A MISURATA L’ITALIA gestisce un ospedale con 60 posti letto, una sala operatoria e un’unità di terapia intensiva con 70 tra medici e infermieri e 130 «addetti», anche alla «sicurezza della struttura». Non più tardi di giovedì scorso un aereo-cargo C130 dell’Aeronautica italiana è partito dall’hub di S.Giusto a Pisa, alla volta della città-Stato carico di rifornimenti.

UNO SBILANCIAMENTO non di poco conto verso uno dei due attori attualmente in guerra in Libia – Serraj e Haftar, fino a tre mesi fa erano impegnati in un difficile percorso di dialogo, ma adesso non accettano in nessun modo gli inviti dell’inviato speciale dell’Onu per la Libia, Ghassam Salamé, a far tacere le armi e a tornare a sedersi attorno ad un tavolo di negoziato politico.
Il ministro degli Esteri Enzo Moavero Milanesi venerdì scorso ha visto alla Farnesina, l’inviato Salamé. Quel giorno Salamé era di ritorno da una visita a Bengasi da Haftar e il generale aveva appena subito una disfatta a Gharyan, bastione a sud di Tripoli dove era attestato il suo quartier generale. Moavero ha detto varie cose, la più importante: ha riconosciuto che la Libia non può essere considerata «porto sicuro». «É un dato di fatto del diritto internazionale», ha dichiarato. Poi, nella logica che Romano Prodi sostiene abbia sempre ispirato la politica estera e la diplomazia italiana, che è quella del dialogo, il capo delle feluche ha riconosciuto che il generale Haftar «resta uno dei protagonisti dello scenario libico, un interlocutore imprescindibile». «Anche se come interlocutori si preferisce averne altri», ha aggiunto Salamè, intendendo il premier insignito di questa carica dopo la firma dell’accordo di Shirat, tra le delegazioni dei parlamenti rivali di Tripoli e Tobruk nel 2015 con l’appoggio Onu.

A TRIPOLI LA SITUAZIONE sul campo di battaglia è di nuovo cambiata, lasciando a terra altri sessanta morti. Tra domenica e lunedì Haftar ha lanciato un’offensiva sul versante Sud e nell’area dell’areoporto internazionale di Mitiga- chiamata Aqibat al Ghadir, «Conseguenze del tradimento» – con raid estesi, carriarmati e lanciamissili. A Gharyan i misuratini hanno sequestrato 4 cannoni anti-tank Sa22 Javelin, made in Usa, di un lotto venduto agli Emirati.

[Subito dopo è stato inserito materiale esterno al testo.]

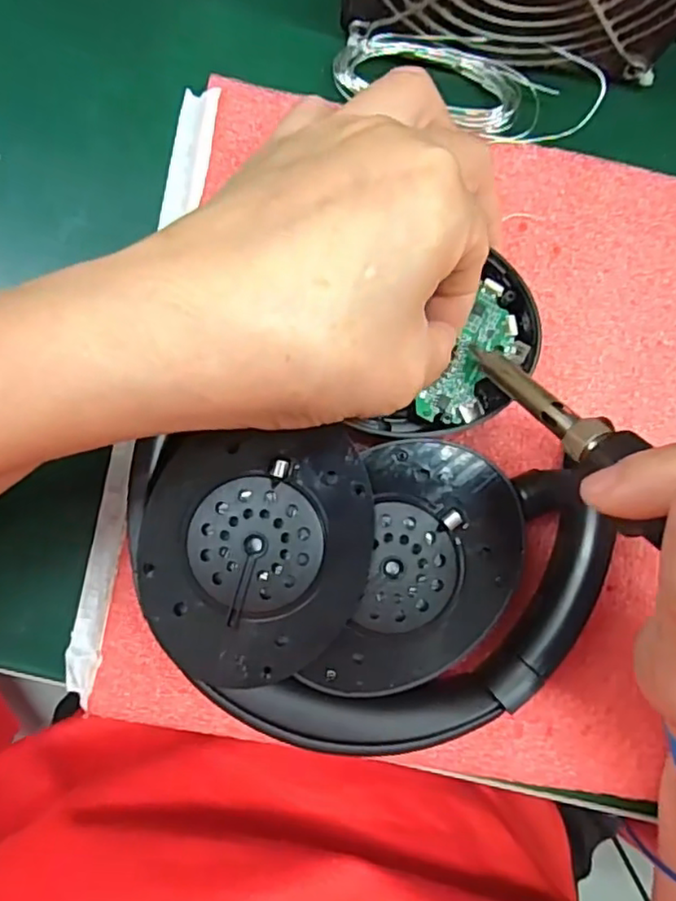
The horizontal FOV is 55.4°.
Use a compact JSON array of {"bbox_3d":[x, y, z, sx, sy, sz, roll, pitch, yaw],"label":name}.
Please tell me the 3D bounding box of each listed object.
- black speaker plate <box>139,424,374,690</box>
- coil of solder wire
[{"bbox_3d":[-0.025,0.033,0.198,0.069,0.009,0.076,-2,86,-3],"label":"black speaker plate"},{"bbox_3d":[0.048,-0.138,0.242,0.097,0.014,0.035,14,87,-1],"label":"coil of solder wire"}]

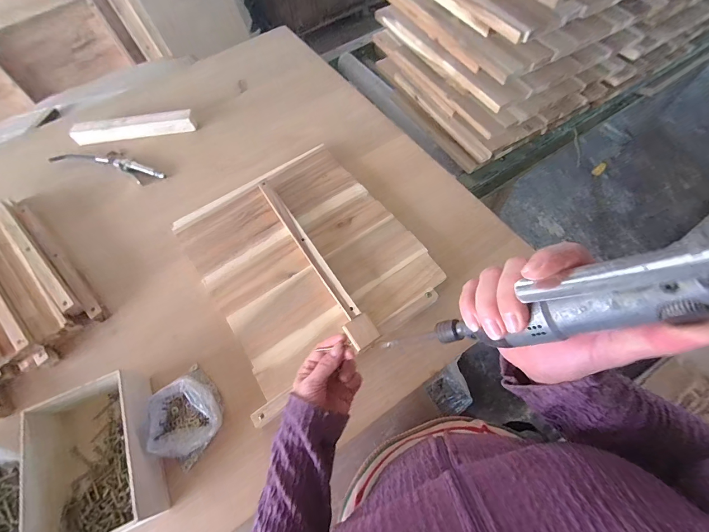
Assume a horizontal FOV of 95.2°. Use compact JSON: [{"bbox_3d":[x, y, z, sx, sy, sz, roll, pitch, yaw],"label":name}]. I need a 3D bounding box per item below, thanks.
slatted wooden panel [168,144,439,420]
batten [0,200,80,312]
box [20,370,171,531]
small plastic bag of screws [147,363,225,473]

CON LA TURCHIA HAFTAR ha poi ingaggiato un duro braccio di ferro, accusando Erdogan di rifornire così tanto di armi e droni Misurata da essere ad un passo dall’intervento diretto. E in effetti lo si è sfiorato, ieri, prima della liberazione di sei marinai turchi arrestati nel porto di Brega, in Cirenaica. A vedere chi viola di più l’embargo Onu,sembra sempre più una guerra per procura Ankara-Abu Dhabi.
L’AMBASCIATORE a Tripoli Buccino era però impegnato ieri a garantire, tramite il governo Serraj, l’appalto Impregilo per la nuova autostrada litoranea: valore 5 miliardi in 20 anni.